PROBLEM STATEMENT =>
What is needed here is every entry, retyped exactly.

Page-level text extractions
-- -- --

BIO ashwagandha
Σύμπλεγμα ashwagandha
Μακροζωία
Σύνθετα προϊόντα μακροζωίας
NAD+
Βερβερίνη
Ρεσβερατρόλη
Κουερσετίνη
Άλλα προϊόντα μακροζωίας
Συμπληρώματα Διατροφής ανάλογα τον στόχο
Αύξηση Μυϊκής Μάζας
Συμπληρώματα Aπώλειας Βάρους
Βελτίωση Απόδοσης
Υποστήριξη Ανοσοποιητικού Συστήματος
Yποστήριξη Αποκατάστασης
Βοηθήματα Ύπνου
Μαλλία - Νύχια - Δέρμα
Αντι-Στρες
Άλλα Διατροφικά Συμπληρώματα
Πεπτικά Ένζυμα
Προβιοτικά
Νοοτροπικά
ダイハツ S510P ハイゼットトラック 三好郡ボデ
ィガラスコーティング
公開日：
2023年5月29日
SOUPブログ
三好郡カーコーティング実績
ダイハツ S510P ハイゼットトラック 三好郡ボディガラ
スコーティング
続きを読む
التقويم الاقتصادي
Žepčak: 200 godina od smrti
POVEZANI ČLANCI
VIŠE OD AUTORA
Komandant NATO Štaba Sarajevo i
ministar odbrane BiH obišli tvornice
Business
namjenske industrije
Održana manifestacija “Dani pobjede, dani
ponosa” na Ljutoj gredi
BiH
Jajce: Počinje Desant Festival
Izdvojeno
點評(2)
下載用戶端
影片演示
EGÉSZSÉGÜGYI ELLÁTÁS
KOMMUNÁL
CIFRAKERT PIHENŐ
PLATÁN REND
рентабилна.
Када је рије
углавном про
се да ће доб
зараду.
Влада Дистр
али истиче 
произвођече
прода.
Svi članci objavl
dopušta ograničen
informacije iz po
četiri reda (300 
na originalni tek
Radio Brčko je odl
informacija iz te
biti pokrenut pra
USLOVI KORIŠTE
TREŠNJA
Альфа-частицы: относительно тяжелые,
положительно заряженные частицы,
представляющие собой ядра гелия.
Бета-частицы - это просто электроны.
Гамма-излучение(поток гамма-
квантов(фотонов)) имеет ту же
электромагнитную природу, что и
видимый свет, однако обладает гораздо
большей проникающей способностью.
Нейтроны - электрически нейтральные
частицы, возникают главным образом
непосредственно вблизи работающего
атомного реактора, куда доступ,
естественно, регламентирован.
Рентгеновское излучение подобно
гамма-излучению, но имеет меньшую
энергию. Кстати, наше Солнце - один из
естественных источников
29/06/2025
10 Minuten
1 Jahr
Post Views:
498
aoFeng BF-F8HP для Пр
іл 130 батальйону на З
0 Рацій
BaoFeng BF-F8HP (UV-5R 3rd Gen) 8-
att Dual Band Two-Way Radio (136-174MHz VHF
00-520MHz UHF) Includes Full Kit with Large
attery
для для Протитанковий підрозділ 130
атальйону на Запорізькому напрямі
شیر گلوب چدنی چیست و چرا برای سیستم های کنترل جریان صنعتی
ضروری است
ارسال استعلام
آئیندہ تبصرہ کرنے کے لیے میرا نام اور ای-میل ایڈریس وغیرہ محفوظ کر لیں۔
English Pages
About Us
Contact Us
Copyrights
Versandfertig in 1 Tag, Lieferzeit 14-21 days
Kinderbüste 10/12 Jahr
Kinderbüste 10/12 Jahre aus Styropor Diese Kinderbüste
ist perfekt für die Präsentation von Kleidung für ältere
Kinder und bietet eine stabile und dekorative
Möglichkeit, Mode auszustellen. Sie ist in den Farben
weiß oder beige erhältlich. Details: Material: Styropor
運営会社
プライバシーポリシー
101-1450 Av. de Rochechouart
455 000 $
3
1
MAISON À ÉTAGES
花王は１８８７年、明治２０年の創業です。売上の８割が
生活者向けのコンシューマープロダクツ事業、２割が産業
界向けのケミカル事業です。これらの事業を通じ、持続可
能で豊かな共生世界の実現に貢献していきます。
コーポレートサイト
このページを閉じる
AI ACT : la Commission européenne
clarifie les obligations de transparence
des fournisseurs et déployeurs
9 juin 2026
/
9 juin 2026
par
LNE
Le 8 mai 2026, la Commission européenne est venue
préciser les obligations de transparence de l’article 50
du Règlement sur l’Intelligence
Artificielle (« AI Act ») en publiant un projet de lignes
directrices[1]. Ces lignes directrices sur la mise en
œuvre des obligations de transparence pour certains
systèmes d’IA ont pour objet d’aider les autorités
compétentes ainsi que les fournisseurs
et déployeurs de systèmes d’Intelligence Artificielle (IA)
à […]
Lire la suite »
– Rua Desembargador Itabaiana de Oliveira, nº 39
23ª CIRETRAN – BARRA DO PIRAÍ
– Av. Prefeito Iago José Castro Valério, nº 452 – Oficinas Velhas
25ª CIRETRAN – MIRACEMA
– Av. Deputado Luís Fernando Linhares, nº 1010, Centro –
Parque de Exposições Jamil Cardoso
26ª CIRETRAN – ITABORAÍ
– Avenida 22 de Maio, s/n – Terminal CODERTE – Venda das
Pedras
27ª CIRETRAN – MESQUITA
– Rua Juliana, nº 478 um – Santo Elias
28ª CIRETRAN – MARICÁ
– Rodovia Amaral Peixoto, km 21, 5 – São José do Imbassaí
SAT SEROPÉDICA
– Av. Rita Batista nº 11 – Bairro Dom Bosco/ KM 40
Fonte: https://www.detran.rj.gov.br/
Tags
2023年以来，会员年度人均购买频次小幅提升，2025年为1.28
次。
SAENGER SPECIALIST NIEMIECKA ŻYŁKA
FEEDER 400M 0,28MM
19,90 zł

-- -- --

YOUR SOLUTION =>
BIO ashwagandha
Σύμπλεγμα ashwagandha
Μακροζωία
Σύνθετα προϊόντα μακροζωίας
NAD+
Βερβερίνη
Ρεσβερατρόλη
Κουερσετίνη
Άλλα προϊόντα μακροζωίας
Συμπληρώματα Διατροφής ανάλογα τον στόχο
Αύξηση Μυϊκής Μάζας
Συμπληρώματα Aπώλειας Βάρους
Βελτίωση Απόδοσης
Υποστήριξη Ανοσοποιητικού Συστήματος
Yποστήριξη Αποκατάστασης
Βοηθήματα Ύπνου
Μαλλία - Νύχια - Δέρμα
Αντι-Στρες
Άλλα Διατροφικά Συμπληρώματα
Πεπτικά Ένζυμα
Προβιοτικά
Νοοτροπικά
ダイハツ S510P ハイゼットトラック 三好郡ボデ
ィガラスコーティング
公開日：
2023年5月29日
SOUPブログ
三好郡カーコーティング実績
ダイハツ S510P ハイゼットトラック 三好郡ボディガラ
スコーティング
続きを読む
التقويم الاقتصادي
Žepčak: 200 godina od smrti
POVEZANI ČLANCI
VIŠE OD AUTORA
Komandant NATO Štaba Sarajevo i
ministar odbrane BiH obišli tvornice
Business
namjenske industrije
Održana manifestacija “Dani pobjede, dani
ponosa” na Ljutoj gredi
BiH
Jajce: Počinje Desant Festival
Izdvojeno
點評(2)
下載用戶端
影片演示
EGÉSZSÉGÜGYI ELLÁTÁS
KOMMUNÁL
CIFRAKERT PIHENŐ
PLATÁN REND
рентабилна.
Када је рије
углавном про
се да ће доб
зараду.
Влада Дистр
али истиче 
произвођече
прода.
Svi članci objavl
dopušta ograničen
informacije iz po
četiri reda (300 
na originalni tek
Radio Brčko je odl
informacija iz te
biti pokrenut pra
USLOVI KORIŠTE
TREŠNJA
Альфа-частицы: относительно тяжелые,
положительно заряженные частицы,
представляющие собой ядра гелия.
Бета-частицы - это просто электроны.
Гамма-излучение(поток гамма-
квантов(фотонов)) имеет ту же
электромагнитную природу, что и
видимый свет, однако обладает гораздо
большей проникающей способностью.
Нейтроны - электрически нейтральные
частицы, возникают главным образом
непосредственно вблизи работающего
атомного реактора, куда доступ,
естественно, регламентирован.
Рентгеновское излучение подобно
гамма-излучению, но имеет меньшую
энергию. Кстати, наше Солнце - один из
естественных источников
29/06/2025
10 Minuten
1 Jahr
Post Views:
498
aoFeng BF-F8HP для Пр
іл 130 батальйону на З
0 Рацій
BaoFeng BF-F8HP (UV-5R 3rd Gen) 8-
att Dual Band Two-Way Radio (136-174MHz VHF
00-520MHz UHF) Includes Full Kit with Large
attery
для для Протитанковий підрозділ 130
атальйону на Запорізькому напрямі
شیر گلوب چدنی چیست و چرا برای سیستم های کنترل جریان صنعتی
ضروری است
ارسال استعلام
آئیندہ تبصرہ کرنے کے لیے میرا نام اور ای-میل ایڈریس وغیرہ محفوظ کر لیں۔
English Pages
About Us
Contact Us
Copyrights
Versandfertig in 1 Tag, Lieferzeit 14-21 days
Kinderbüste 10/12 Jahr
Kinderbüste 10/12 Jahre aus Styropor Diese Kinderbüste
ist perfekt für die Präsentation von Kleidung für ältere
Kinder und bietet eine stabile und dekorative
Möglichkeit, Mode auszustellen. Sie ist in den Farben
weiß oder beige erhältlich. Details: Material: Styropor
運営会社
プライバシーポリシー
101-1450 Av. de Rochechouart
455 000 $
3
1
MAISON À ÉTAGES
花王は１８８７年、明治２０年の創業です。売上の８割が
生活者向けのコンシューマープロダクツ事業、２割が産業
界向けのケミカル事業です。これらの事業を通じ、持続可
能で豊かな共生世界の実現に貢献していきます。
コーポレートサイト
このページを閉じる
AI ACT : la Commission européenne
clarifie les obligations de transparence
des fournisseurs et déployeurs
9 juin 2026
/
9 juin 2026
par
LNE
Le 8 mai 2026, la Commission européenne est venue
préciser les obligations de transparence de l’article 50
du Règlement sur l’Intelligence
Artificielle (« AI Act ») en publiant un projet de lignes
directrices[1]. Ces lignes directrices sur la mise en
œuvre des obligations de transparence pour certains
systèmes d’IA ont pour objet d’aider les autorités
compétentes ainsi que les fournisseurs
et déployeurs de systèmes d’Intelligence Artificielle (IA)
à […]
Lire la suite »
– Rua Desembargador Itabaiana de Oliveira, nº 39
23ª CIRETRAN – BARRA DO PIRAÍ
– Av. Prefeito Iago José Castro Valério, nº 452 – Oficinas Velhas
25ª CIRETRAN – MIRACEMA
– Av. Deputado Luís Fernando Linhares, nº 1010, Centro –
Parque de Exposições Jamil Cardoso
26ª CIRETRAN – ITABORAÍ
– Avenida 22 de Maio, s/n – Terminal CODERTE – Venda das
Pedras
27ª CIRETRAN – MESQUITA
– Rua Juliana, nº 478 um – Santo Elias
28ª CIRETRAN – MARICÁ
– Rodovia Amaral Peixoto, km 21, 5 – São José do Imbassaí
SAT SEROPÉDICA
– Av. Rita Batista nº 11 – Bairro Dom Bosco/ KM 40
Fonte: https://www.detran.rj.gov.br/
Tags
2023年以来，会员年度人均购买频次小幅提升，2025年为1.28
次。
SAENGER SPECIALIST NIEMIECKA ŻYŁKA
FEEDER 400M 0,28MM
19,90 zł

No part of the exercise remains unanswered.